ICE cotton futures rose on Monday to touch an over one-week high supported by dry weather concerns in Texas, the top cotton producing state in the United States. The most active cotton contract on ICE Futures US, the third-month December contract, settled up 1.02 cent, or 1.21 percent, at 85.47 cents per lb.
It traded within a range of 84.14 and 85.72 cents a lb, touching a peak since June 29. "I think we are focused back on the weather as well as the crop reports (USDA's WASDE) this Thursday," said Jack Scoville, vice president with Price Futures Group in Chicago.
"The weather remains mostly hot and dry in the Texas Panhandle and surrounding areas, and this is a big production area... Yield losses are very possible and the market is starting to move higher in response," Scoville added. The US Department of Agriculture (USDA) is scheduled to release the monthly World Agricultural Supply and Demand Estimates (WASDE) on July 12.

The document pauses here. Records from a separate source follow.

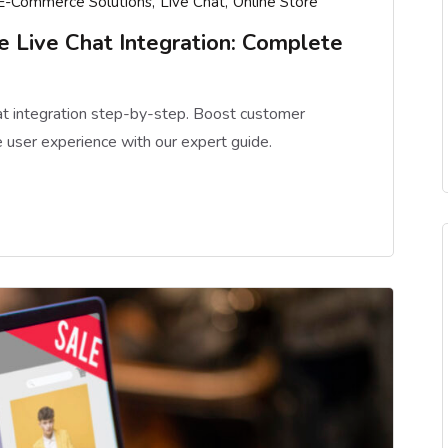
E-Commerce Solutions
Live Chat
Online Store
Live Chat Integration: Complete
t integration step-by-step. Boost customer
 user experience with our expert guide.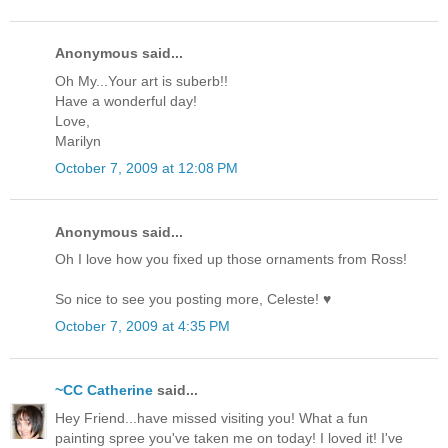
Anonymous said...
Oh My...Your art is suberb!!
Have a wonderful day!
Love,
Marilyn
October 7, 2009 at 12:08 PM
Anonymous said...
Oh I love how you fixed up those ornaments from Ross!
So nice to see you posting more, Celeste! ♥
October 7, 2009 at 4:35 PM
~CC Catherine
said...
Hey Friend...have missed visiting you! What a fun
painting spree you've taken me on today! I loved it! I've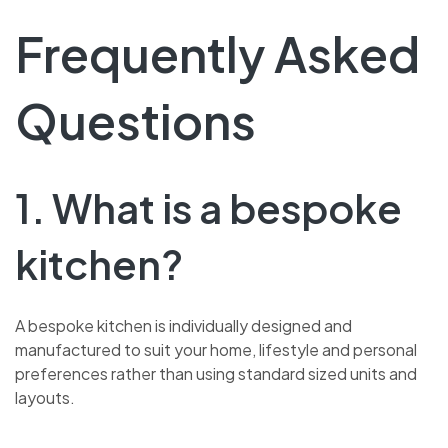
Frequently Asked
Questions
1. What is a bespoke
kitchen?
A bespoke kitchen is individually designed and
manufactured to suit your home, lifestyle and personal
preferences rather than using standard sized units and
layouts.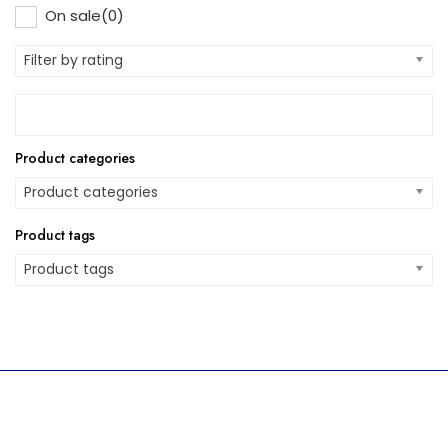
On sale
(0)
Filter by rating
Product categories
Product categories
Product tags
Product tags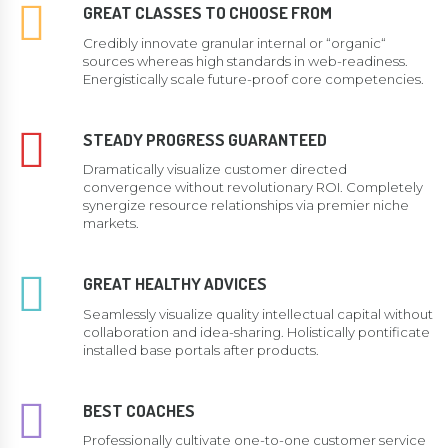
GREAT CLASSES TO CHOOSE FROM
Credibly innovate granular internal or “organic“
sources whereas high standards in web-readiness.
Energistically scale future-proof core competencies.
STEADY PROGRESS GUARANTEED
Dramatically visualize customer directed
convergence without revolutionary ROI. Completely
synergize resource relationships via premier niche
markets.
GREAT HEALTHY ADVICES
Seamlessly visualize quality intellectual capital without
collaboration and idea-sharing. Holistically pontificate
installed base portals after products.
BEST COACHES
Professionally cultivate one-to-one customer service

"WASDE report will provide some insight as to how much the USDA believes continued droughty conditions across west Texas, India, Pakistan and other areas has reduced this season's production potential - and how much a smaller crop might trim overall demand for raw cotton, if any," Louis Rose, director of research and analytics at Tennessee-based Rose Commodity Group, said in a note.
Meanwhile, speculators cut their net long position in cotton by 3,408 contracts to 83,661 in the week to July 3, US Commodity Futures Trading Commission data showed on Monday.
Total futures market volume fell by 1,240 to 20,723 lots. Data showed total open interest fell 1,103 to 252,680 contracts in the previous session. Certificated cotton stocks deliverable as of July 6 totalled 33,224 480-lb bales, up from 31,351 in the previous session.